Do you see her as an equal partner in the joint enterprise of your family...

Then there's a lot of minimising everything she does: the washing but no ironing, kids are 'in nursery', 'silly things' like tidying out drawers and putting up pictures.

And glossing over the impact of your choices, leaving at 7am, getting home just in time for bedtime, working abroad.

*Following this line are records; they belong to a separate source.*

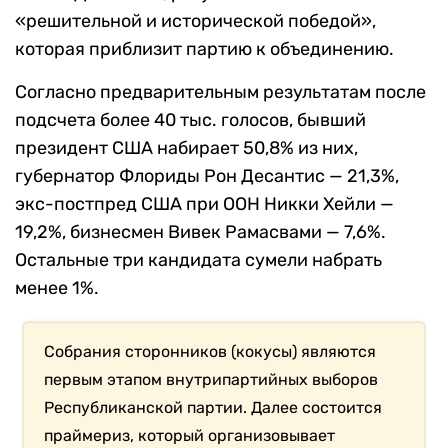
«решительной и исторической победой»,
которая приблизит партию к объединению.
Согласно предварительным результатам после
подсчета более 40 тыс. голосов, бывший
президент США набирает 50,8% из них,
губернатор Флориды Рон Десантис — 21,3%,
экс-постпред США при ООН Никки Хейли —
19,2%, бизнесмен Вивек Рамасвами — 7,6%.
Остальные три кандидата сумели набрать
менее 1%.
Собрания сторонников (кокусы) являются
первым этапом внутрипартийных выборов
Республиканской партии. Далее состоится
праймериз, который организовывает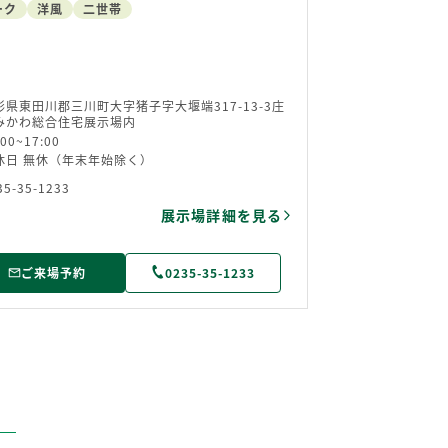
ーク
洋風
二世帯
形県東田川郡三川町大字猪子字大堰端317-13-3庄
みかわ総合住宅展示場内
:00~17:00
休日 無休（年末年始除く）
35-35-1233
展示場詳細を見る
ご来場予約
0235-35-1233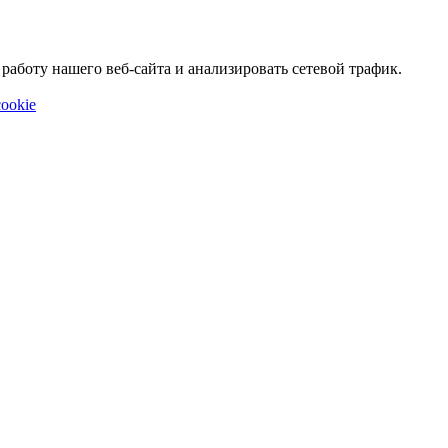
аботу нашего веб-сайта и анализировать сетевой трафик.
ookie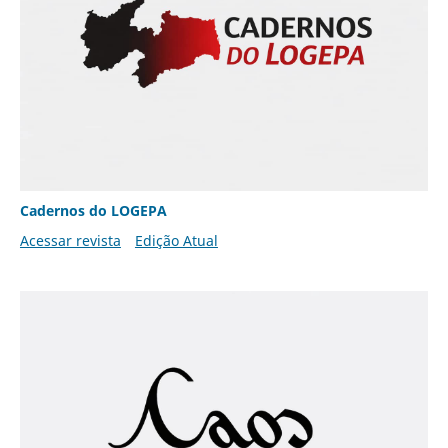
Cadernos do LOGEPA
Acessar revista
Edição Atual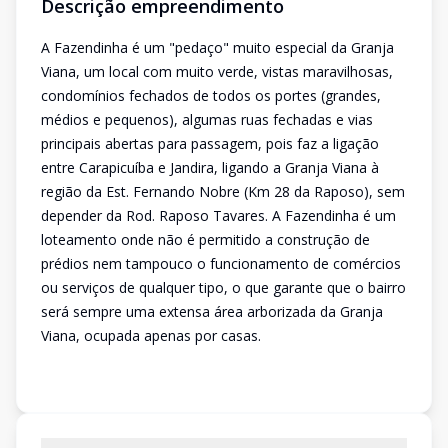
Descrição empreendimento
A Fazendinha é um "pedaço" muito especial da Granja
Viana, um local com muito verde, vistas maravilhosas,
condomínios fechados de todos os portes (grandes,
médios e pequenos), algumas ruas fechadas e vias
principais abertas para passagem, pois faz a ligação
entre Carapicuíba e Jandira, ligando a Granja Viana à
região da Est. Fernando Nobre (Km 28 da Raposo), sem
depender da Rod. Raposo Tavares. A Fazendinha é um
loteamento onde não é permitido a construção de
prédios nem tampouco o funcionamento de comércios
ou serviços de qualquer tipo, o que garante que o bairro
será sempre uma extensa área arborizada da Granja
Viana, ocupada apenas por casas.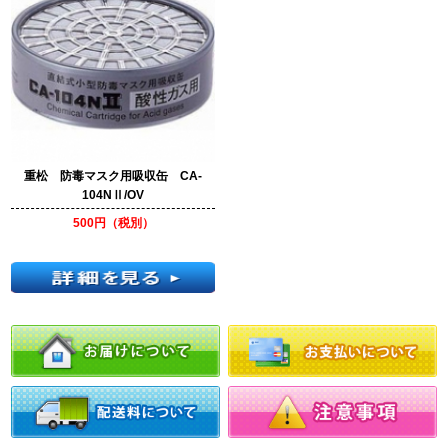
重松 防毒マスク用吸収缶 CA-
104NⅡ/OV
500円（税別）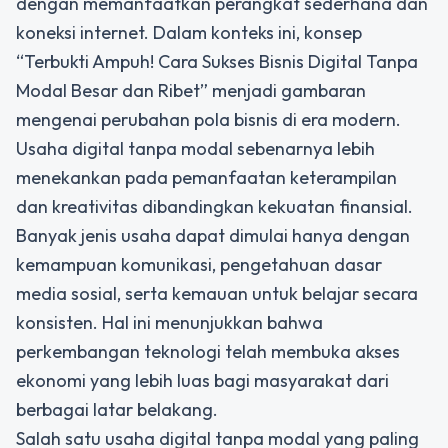
dengan memanfaatkan perangkat sederhana dan
koneksi internet. Dalam konteks ini, konsep
“
Terbukti Ampuh! Cara Sukses Bisnis Digital Tanpa
Modal Besar dan Ribet
” menjadi gambaran
mengenai perubahan pola bisnis di era modern.
Usaha digital tanpa modal sebenarnya lebih
menekankan pada pemanfaatan keterampilan
dan kreativitas dibandingkan kekuatan finansial.
Banyak jenis usaha dapat dimulai hanya dengan
kemampuan komunikasi, pengetahuan dasar
media sosial, serta kemauan untuk belajar secara
konsisten. Hal ini menunjukkan bahwa
perkembangan teknologi telah membuka akses
ekonomi yang lebih luas bagi masyarakat dari
berbagai latar belakang.
Salah satu usaha digital tanpa modal yang paling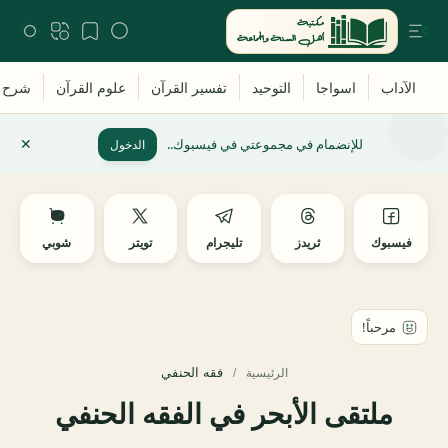
للإنضمام في مجموعتي في فيسبوك..
الدخول
فيسبوك
ثريدز
تليجرام
تويتر
شوبي
فقه الحنفي
الرئيسية
ملتقى الأبحر في الفقه الحنفي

And then you are ring fence your needs:
'I’m bloody exhausted and just want to relax at home' plus a hint of how you speak about it 'a stressful shit pit'

And some hanging questions: When she was doing more (before I started the big cleans) ...how long have you been contributing this weekly clean? how tidy are you personally in general? what is in all the storage in your house and who does it belong to? who cleans up after dinner? Do you do anything in the week to put the house back to a tidy state? how much of the shared family work do you claim on the basis that you like doing it ( like the weekend cooking) and is that always fair? Do you support her degree or do you see it in terms of something that impacts on you in a bad way? Do you intend to show her this thread as 'proof' that she is bad and you are good?
Did you plan to organise the cleaner yourself or did you just instruct her to get one?

I think this is a marriage in trouble, more than you think, not just about who should throw the weeks rubbish away on a Saturday morning. You say you love your wife but you don't write like it. You write like it's a performance management issue with a junior employee and that itself is an issue outside of the mechanics of who does what. My advice to you is to talk to a counselor, by yourself, with a view to understanding your role in your relationship and then take it from there.